Australian students from University of New South Wales have designed what they claim to be the world’s fastest solar car Sunswift Ivy by clocking a speed of 88 kilometers per hour after smashing a previous Guinness World Record of 79 kilometers per hour speed.
They have managed to smash the world solar car speed record at the HMAS Albatross navy base airstrip in Nowra city of Australia.
Sunswift IVy produces about 1200 watts, the power that is required to running a toaster. Ivy, which normally uses its cells to charge a 25 kg battery was removed for the record attempt.
“We broke the record at 10.32 this morning. The Guinness World Book of Records adjudicators were on hand, so it's all official. We've even been handed our certificate,” Daniel Friedman, project manager of Sunswift was quoted as saying in a local daily, adding that the team was excited over the car’s performance.

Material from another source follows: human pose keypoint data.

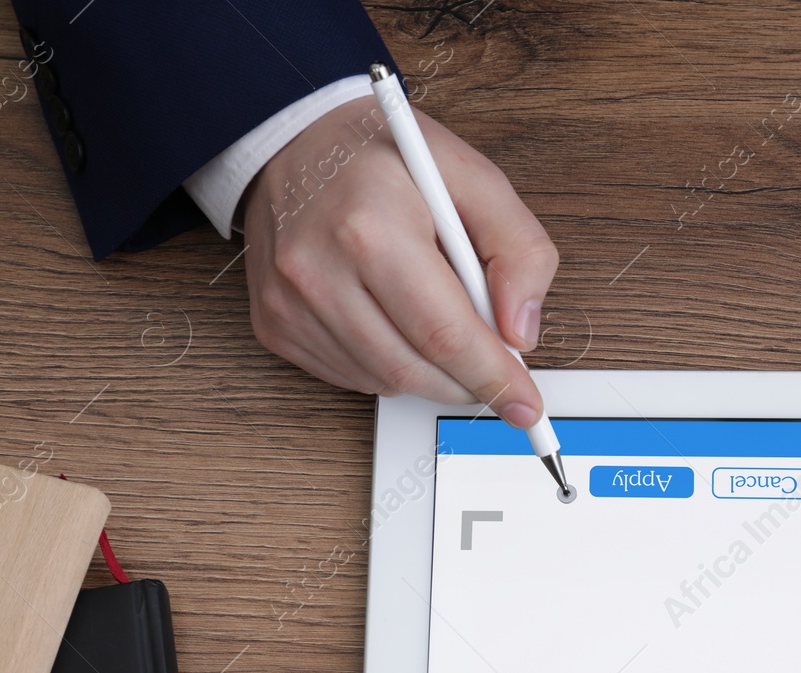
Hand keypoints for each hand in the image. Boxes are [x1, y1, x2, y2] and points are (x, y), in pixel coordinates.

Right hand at [242, 97, 558, 424]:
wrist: (294, 139)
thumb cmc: (384, 156)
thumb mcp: (474, 178)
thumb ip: (519, 250)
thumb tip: (521, 332)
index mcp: (372, 227)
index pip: (444, 333)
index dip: (494, 378)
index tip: (525, 406)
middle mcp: (319, 269)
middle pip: (415, 368)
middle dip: (468, 381)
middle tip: (496, 364)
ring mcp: (289, 303)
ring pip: (385, 381)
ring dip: (430, 373)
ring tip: (440, 321)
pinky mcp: (275, 324)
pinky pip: (352, 377)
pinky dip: (390, 366)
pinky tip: (396, 321)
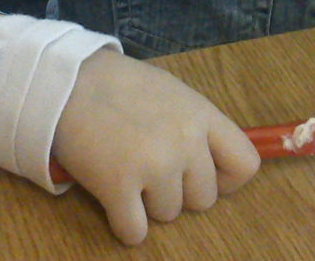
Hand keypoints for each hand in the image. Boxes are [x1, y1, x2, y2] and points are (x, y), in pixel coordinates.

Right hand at [52, 49, 260, 243]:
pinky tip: (116, 202)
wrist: (70, 82)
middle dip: (181, 192)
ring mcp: (153, 166)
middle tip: (154, 171)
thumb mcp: (174, 95)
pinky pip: (135, 232)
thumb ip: (197, 127)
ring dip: (149, 204)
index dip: (227, 180)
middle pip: (204, 199)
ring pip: (168, 215)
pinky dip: (126, 225)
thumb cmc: (123, 87)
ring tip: (128, 173)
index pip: (245, 164)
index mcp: (202, 117)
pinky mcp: (117, 187)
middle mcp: (185, 143)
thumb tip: (215, 163)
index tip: (204, 177)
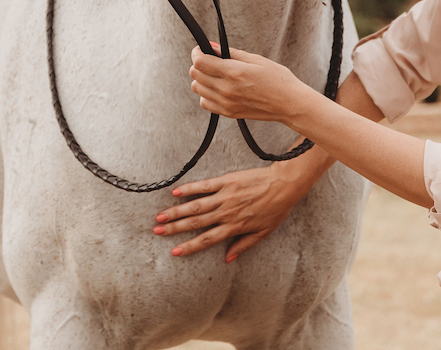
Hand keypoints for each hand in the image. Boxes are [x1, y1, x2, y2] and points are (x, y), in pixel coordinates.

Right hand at [153, 161, 315, 260]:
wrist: (283, 185)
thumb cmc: (275, 209)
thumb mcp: (263, 233)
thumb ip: (243, 245)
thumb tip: (228, 259)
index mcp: (234, 227)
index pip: (206, 240)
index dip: (188, 247)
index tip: (174, 252)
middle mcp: (226, 213)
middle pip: (195, 223)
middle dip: (174, 228)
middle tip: (157, 231)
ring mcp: (225, 196)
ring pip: (195, 206)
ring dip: (176, 211)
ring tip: (160, 216)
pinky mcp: (226, 181)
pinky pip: (205, 186)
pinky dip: (190, 189)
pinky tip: (176, 192)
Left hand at [189, 44, 309, 124]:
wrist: (289, 103)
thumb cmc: (277, 79)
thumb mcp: (255, 59)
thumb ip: (230, 53)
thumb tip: (212, 46)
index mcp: (234, 72)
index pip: (200, 62)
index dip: (197, 52)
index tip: (201, 49)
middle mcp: (227, 89)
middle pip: (195, 75)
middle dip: (199, 63)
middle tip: (210, 59)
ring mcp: (226, 103)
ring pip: (197, 89)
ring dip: (202, 79)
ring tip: (216, 74)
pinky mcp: (228, 113)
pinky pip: (205, 103)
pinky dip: (207, 94)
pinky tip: (219, 88)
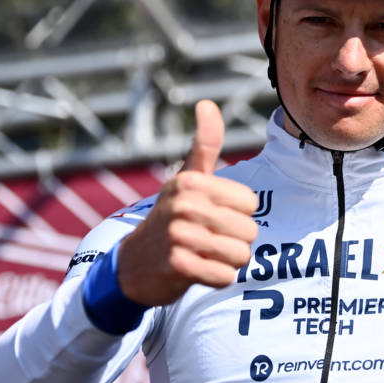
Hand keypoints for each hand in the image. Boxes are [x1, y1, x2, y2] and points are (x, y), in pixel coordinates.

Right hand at [116, 100, 258, 305]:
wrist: (133, 264)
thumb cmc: (171, 216)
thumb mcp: (186, 178)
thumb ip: (204, 144)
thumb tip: (207, 103)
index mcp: (190, 181)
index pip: (250, 203)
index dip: (237, 214)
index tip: (212, 215)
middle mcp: (183, 205)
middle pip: (249, 231)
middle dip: (234, 241)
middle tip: (207, 239)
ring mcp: (178, 236)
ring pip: (240, 255)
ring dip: (227, 261)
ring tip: (203, 254)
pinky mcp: (177, 266)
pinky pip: (225, 276)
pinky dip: (217, 278)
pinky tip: (197, 271)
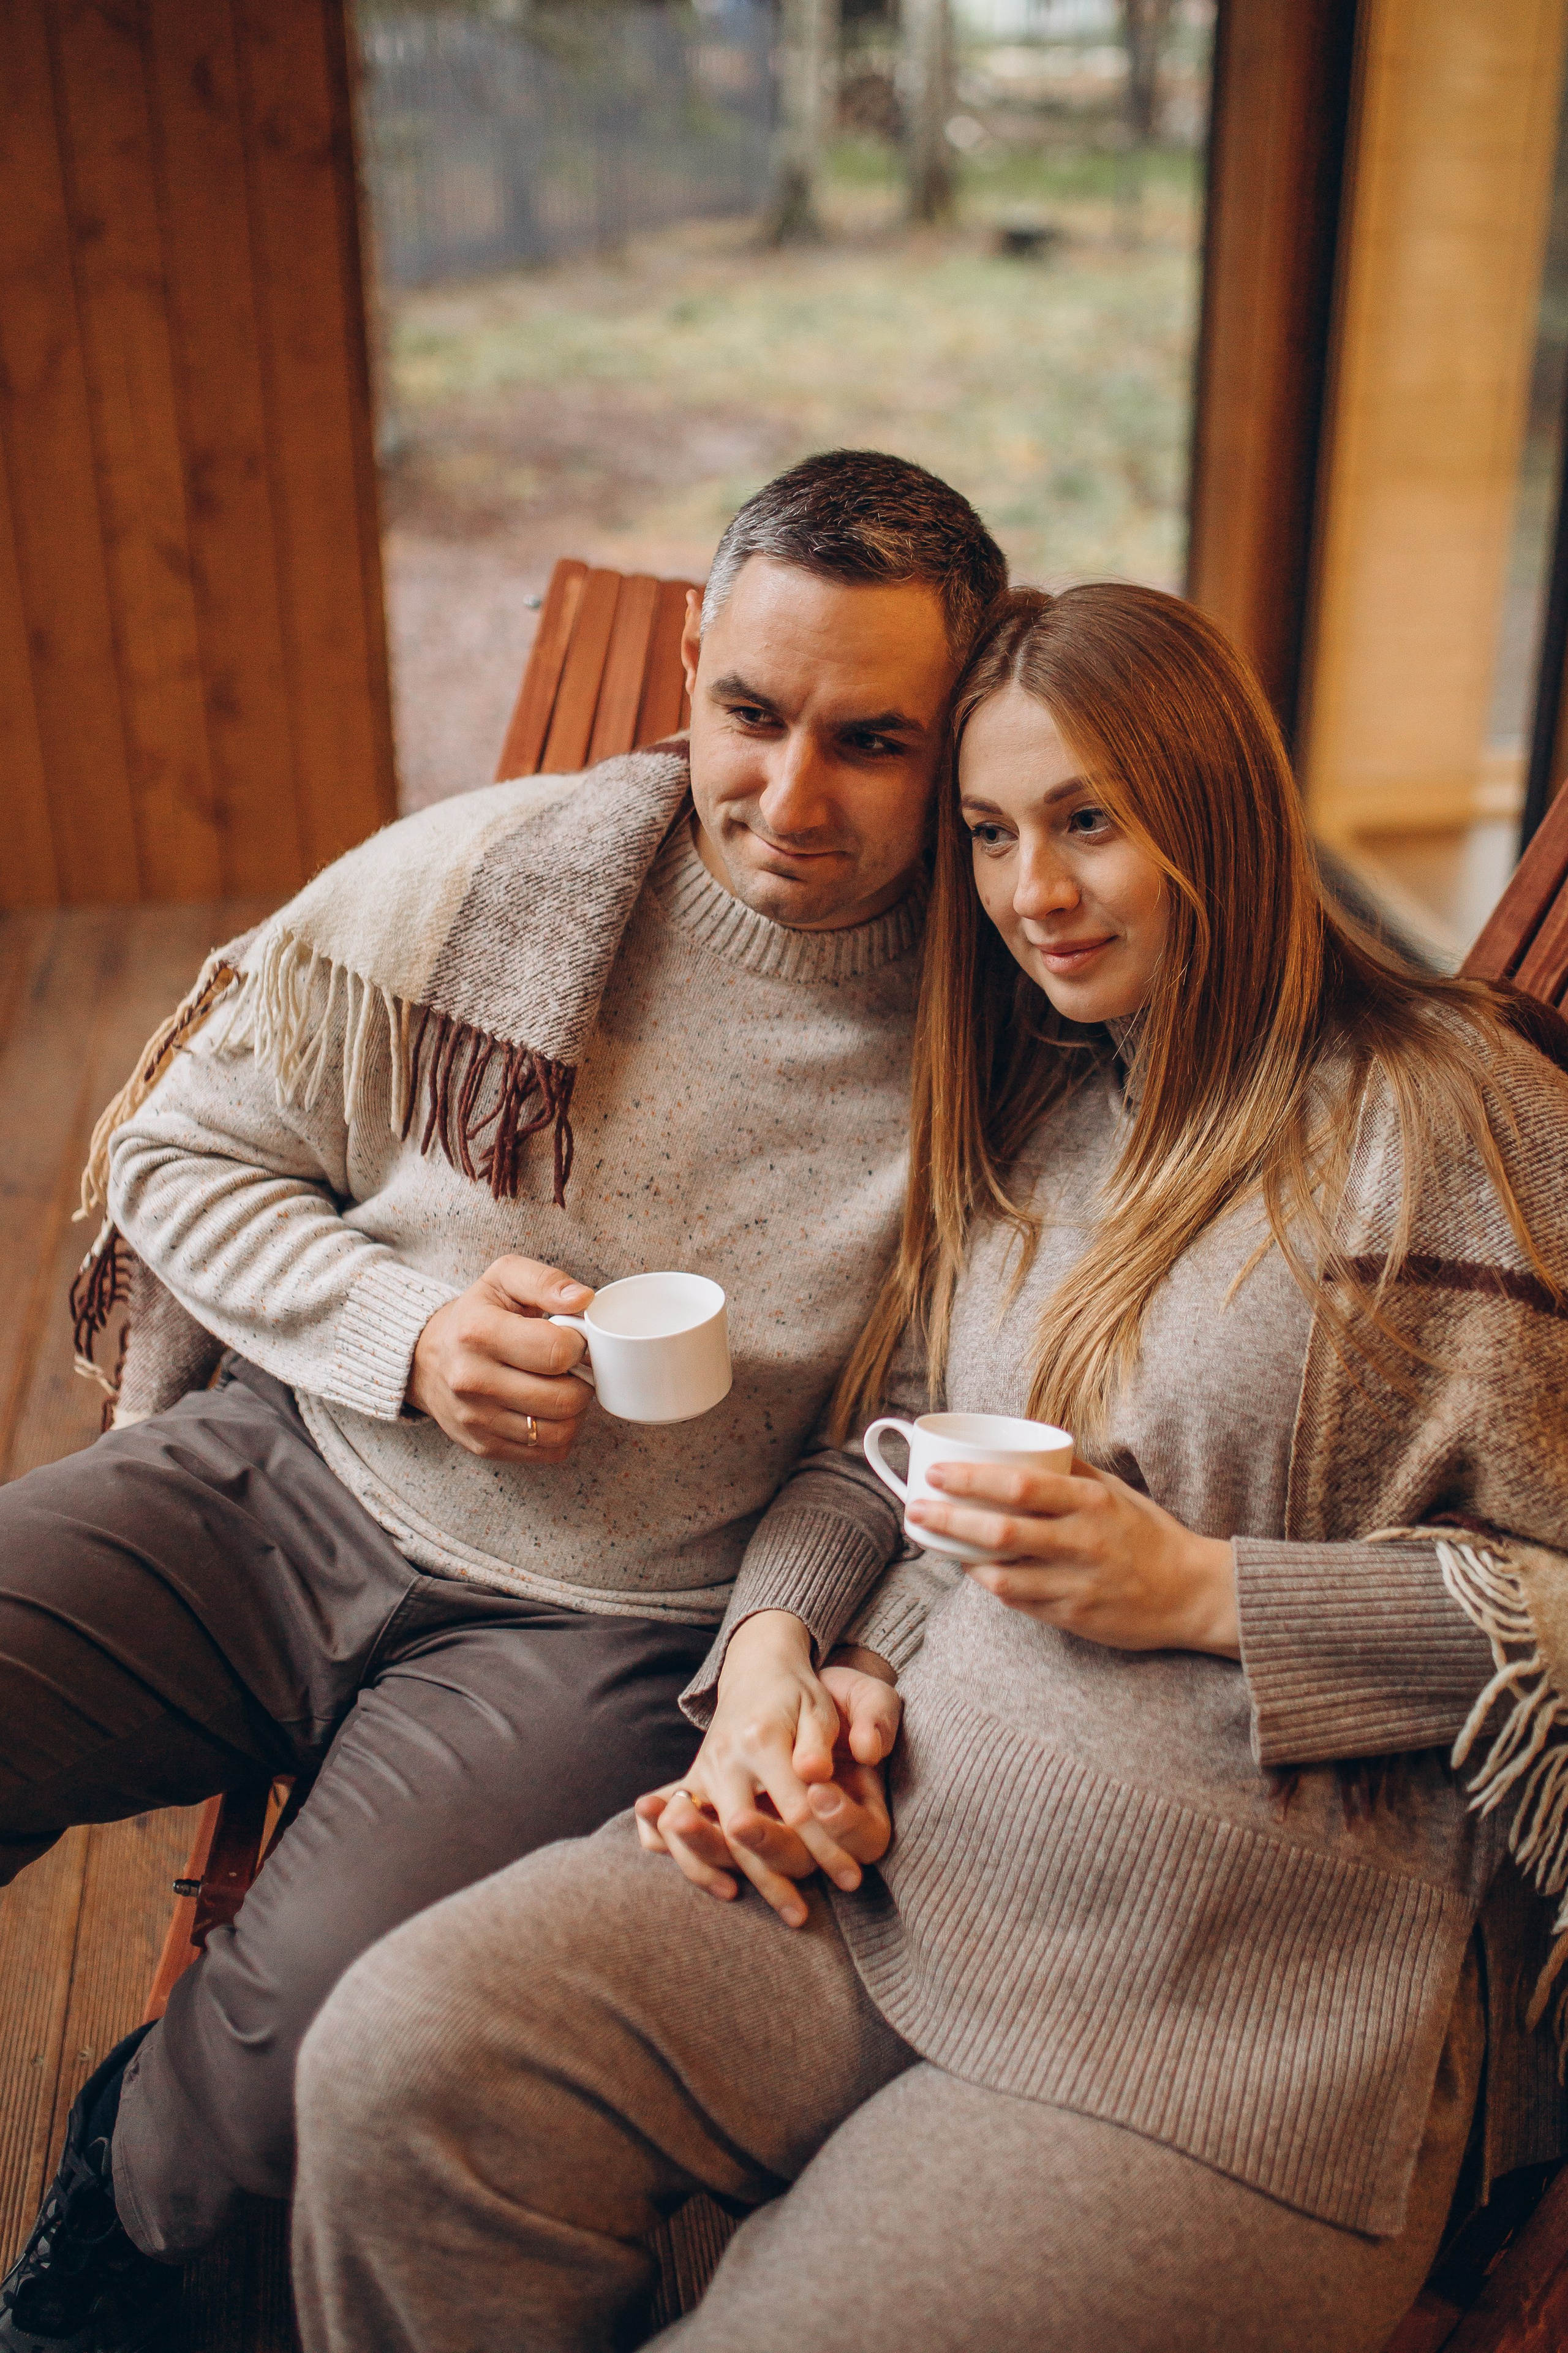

“We were expecting to get our peak sun at noon, so the fact we broke the record so early was a great result. We hope the news will spur a lot more interest in solar energy and the debate about renewable energy technology, Friedman said.
Professional racing driver Barton Mawer and Craig Davis from electric carmaker Tesla’s European operations, were drivers for the attempt although students are also usually the drivers of the carbon-fiber race vehicle.
We were confident, we only needed a little bit of sunshine and that was enough. I've been lucky enough to drive racing cars all around the world but this was right up there as a buzz. To grab the world record is just great for the whole team, and the University of New South Wales put in a big effort to get this done and hopefully we can keep chipping away at it to raise the bar, Mawer said on the feat.